Furthermore, this release does not constitute a formal notice of redemption for the outstanding 2027 Senior Notes. That process will follow the terms laid out in the indenture governing those notes, including specific notice procedures, redemption pricing, and timing of repayment.

Company Background and Financial Strategy

Park-Ohio Holdings Corp., through its subsidiaries, operates as a diversified industrial company. It provides supply chain logistics services, engineered products, and manufactured components across various industries including automotive, aerospace, defense, energy, and general industrial sectors. Park-Ohio Industries, Inc., as a key operating subsidiary, plays a central role in executing the parent company’s financial and operational strategies.

The decision to refinance existing notes and issue new senior secured debt reflects the Company’s intent to support its ongoing operational investments, maintain liquidity, and ensure financial durability amid a complex macroeconomic environment.

In recent years, Park-Ohio has navigated supply chain disruptions, labor cost increases, and inflationary pressures. Through these challenges, the Company has focused on maintaining prudent cost controls, enhancing manufacturing efficiency, and optimizing working capital. This offering signals that management remains forward-looking in addressing its capital structure and ensuring access to long-term funding.

As global credit markets evolve, corporate issuers like Park-Ohio face heightened scrutiny from both institutional investors and rating agencies. The pricing and structure of this new $350 million debt issuance suggests that the Company retains investor confidence and access to capital markets on competitive terms.

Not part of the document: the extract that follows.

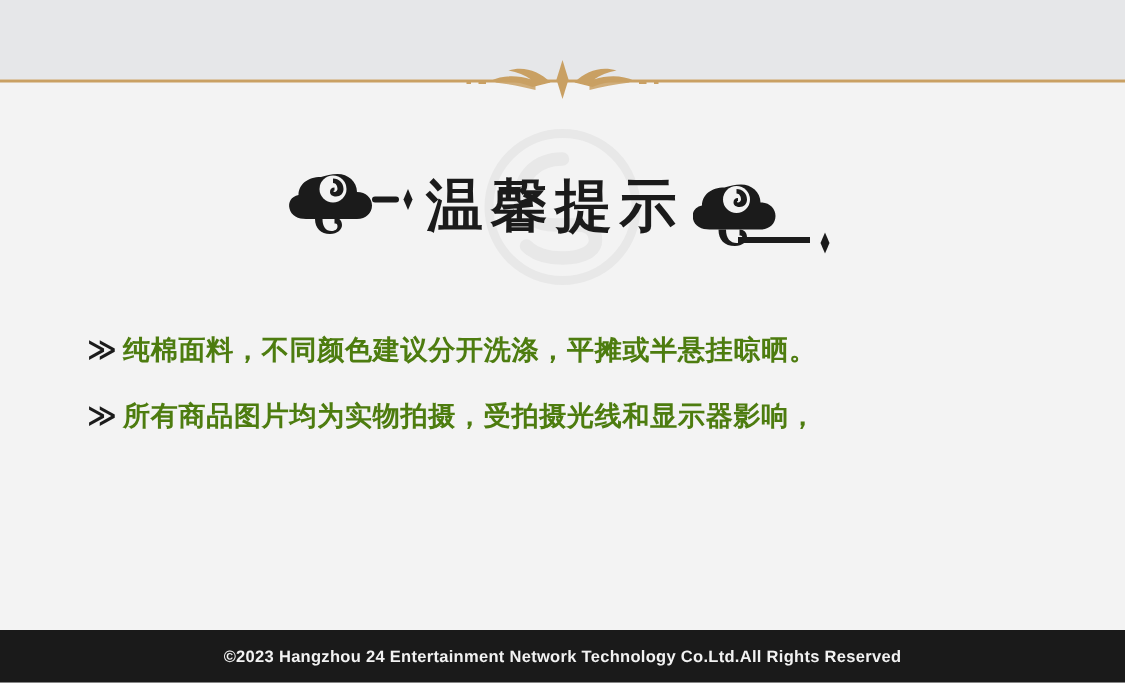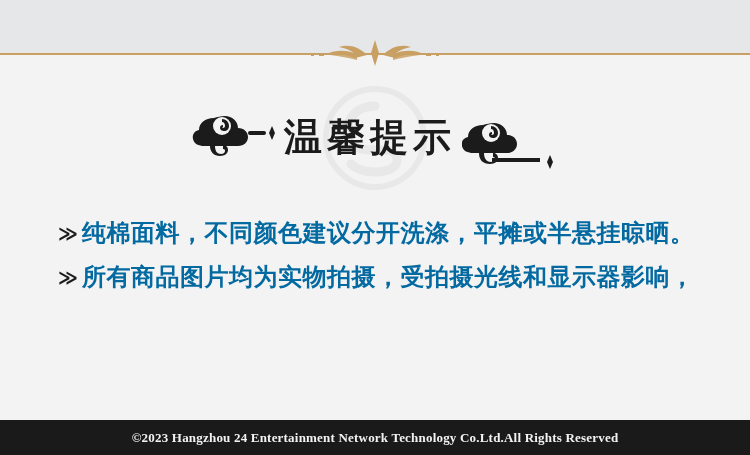"纯棉面料，不同颜色建议分开洗涤，平摊或半悬挂晾晒。" .note-line { color: #0369a1 -> #4d7c0f; font-size: 24px -> 18px }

With the refinancing of its 2027 Notes, Park-Ohio will be better positioned to focus on its core industrial operations, pursue growth initiatives, and manage risk in a disciplined manner. Investors, creditors, and analysts will be watching closely to see how this strategic refinancing contributes to the Company’s broader financial performance in the quarters ahead

This news release contains certain forward-looking statements, including those relating to the expected closing date of the offering, intended use of proceeds, and potential redemption of existing notes. These statements are based on current expectations and assumptions and involve known and unknown risks and uncertainties that may cause actual results to differ materially. Investors are encouraged to review the Company’s filings with the SEC, including its most recent annual and quarterly reports, for a fuller understanding of these risks.